Pacquiao knocked Mosley down with a left hook in the third (3rd) round, a punch that seemed to sap Mosley’s willingness to engage. Pacquiao ran after Mosley the rest of the fight, but the former champion Mosley who has never been stopped in 18 years in the ring managed to finish the 12th round on his feet.
Pacquiao won 120-108 on one scorecard, 120-107 on a second and 119-108 on the third. The Associated Press had him winning 118-110.
For Mosley, the fight was strikingly similar to his bout a year ago against Floyd Mayweather Jr. – except this time he didn’t even land a big punch like he did early on against Mayweather.
His biggest moment on this night came when referee Kenny Bayless mistakenly ruled that Mosley knocked Pacquiao down in the 10th round when he hadn’t even hit him with a punch. Manny Pacquiao slipped and fell down when Mosley stepped on Pacquiao’s right foot and pushed him.
The ruling seemed to spur Pacquiao on as he went after Mosley the rest of the round and again in the 11th.
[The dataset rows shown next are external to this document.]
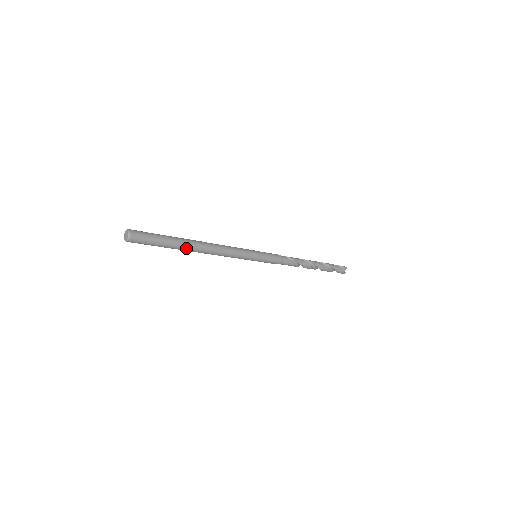
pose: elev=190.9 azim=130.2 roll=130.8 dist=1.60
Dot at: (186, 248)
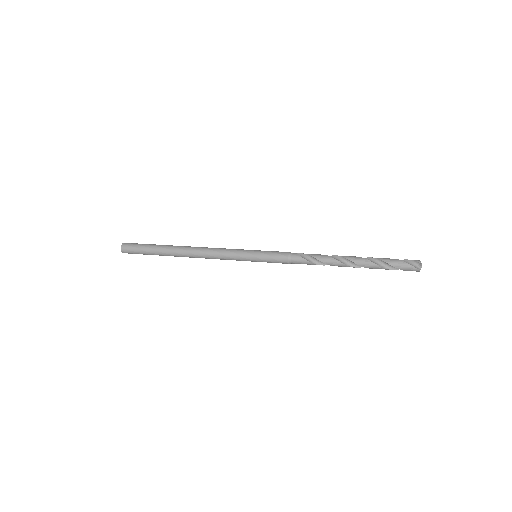
Dot at: (170, 253)
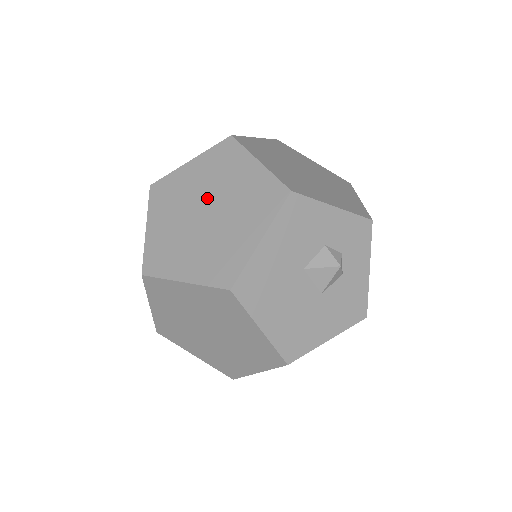
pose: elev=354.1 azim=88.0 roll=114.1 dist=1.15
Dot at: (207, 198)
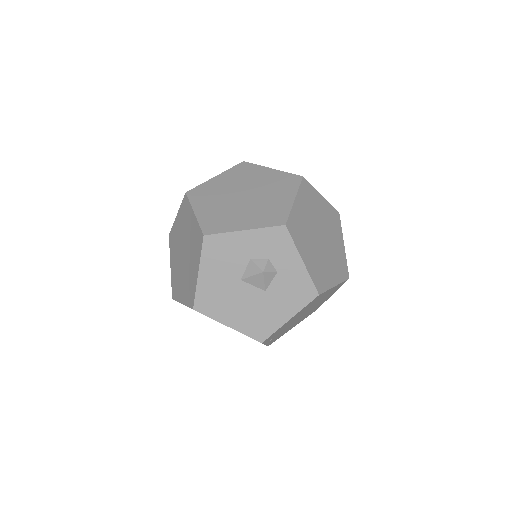
Dot at: (183, 243)
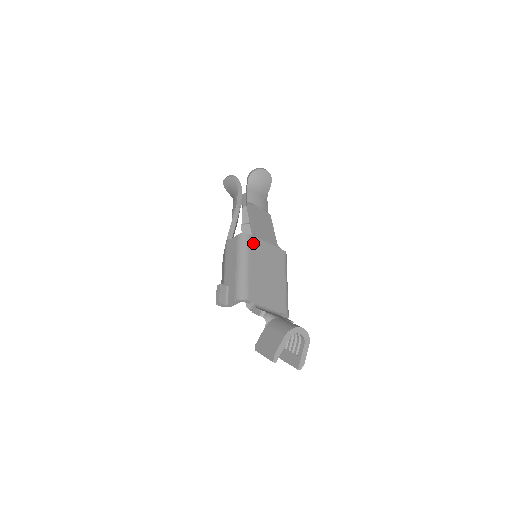
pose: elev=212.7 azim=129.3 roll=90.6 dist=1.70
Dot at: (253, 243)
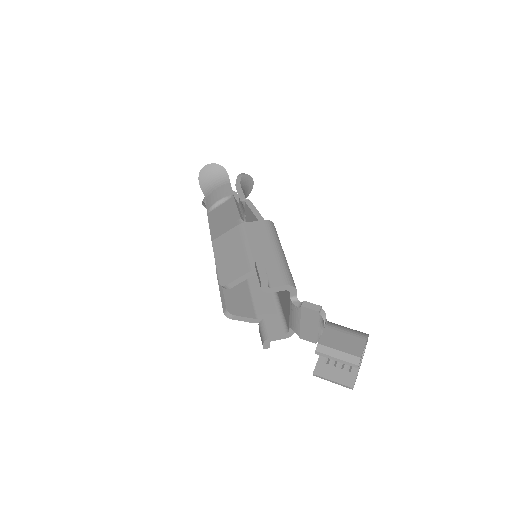
Dot at: occluded
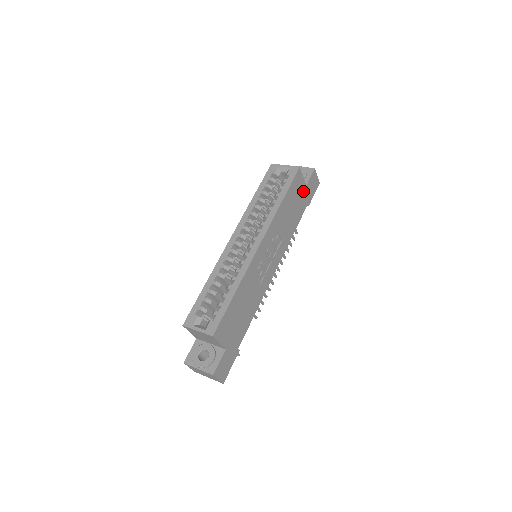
By then, the crowd was cheering “Knock him out, knock him out,” but Pacquiao – bothered by a cramp in his left leg since the fourth round – didn’t have enough to finish him off.
“It wasn’t my best performance,” Pacquiao had. “I did my best. I did not expect this result.”
Mosley said he thought he did a good job despite losing round after round, and wouldn’t blame his bad performance on his age.
“I fought the best fighter in the world,” Mosley said. “He has exceptional power, power that I’ve never been hit like this before.”
Promoter Bob Arum defended putting Mosley in the ring against Pacquiao despite signs in Mosley’s last two fights that his reflexes were slipping.
“Nobody can really perform against him,” Arum said. “Some of these guys are pretty good fighters, but nobody in their whole experience has ever faced somebody like Pacquiao. Everybody is going to look the same way.”
Mosley was tentative from the opening bell, moving backward and seemingly unwilling to trade punches with Pacquiao. Pacquiao finally made contact with a left hook at the end of the third round, sending Mosley to the canvas for only the third time in his professional career. Yahoooooooo!
Mosley was up at the count of five though, and managed to survive the final minute of the round despite Pacquiao’s best efforts to take him out.
Pacquiao pressed the fight most of the night, but he also appeared hesitant to take many chances, which trainer Freddie Roach said was because of the muscle cramp that his corner tried to massage between rounds.
“He had no leverage to move after that,” Roach said. “It was a very gutty performance in my mind.”
Pacquiao said his leg first started bothering him in his fight last November against Antonio Margarito.
“I thought Shane did a great job, he had some speed,” Pacquiao said. “I couldn’t move because my left leg got tight. It’s a problem I’ve been having lately. I’m going to work on my legs in future training camps.”
The sellout crowd of 16,412 booed Mosley repeatedly in the late rounds for his refusal to trade punches with Pacquiao.
Mosley fought as if trying to protect his legacy of having never been knocked out and, if that was his strategy, it succeeded. But it made for a lackluster fight and did nothing to burnish the legacy that the Filipino champion has built with 14 straight wins over the last six years – including some over the biggest names in the game.
Oh well, they will be laughing their way to the bank. And us boxing fans, got to see pushing and running the whole 12 rounds. Geezz! Hayz!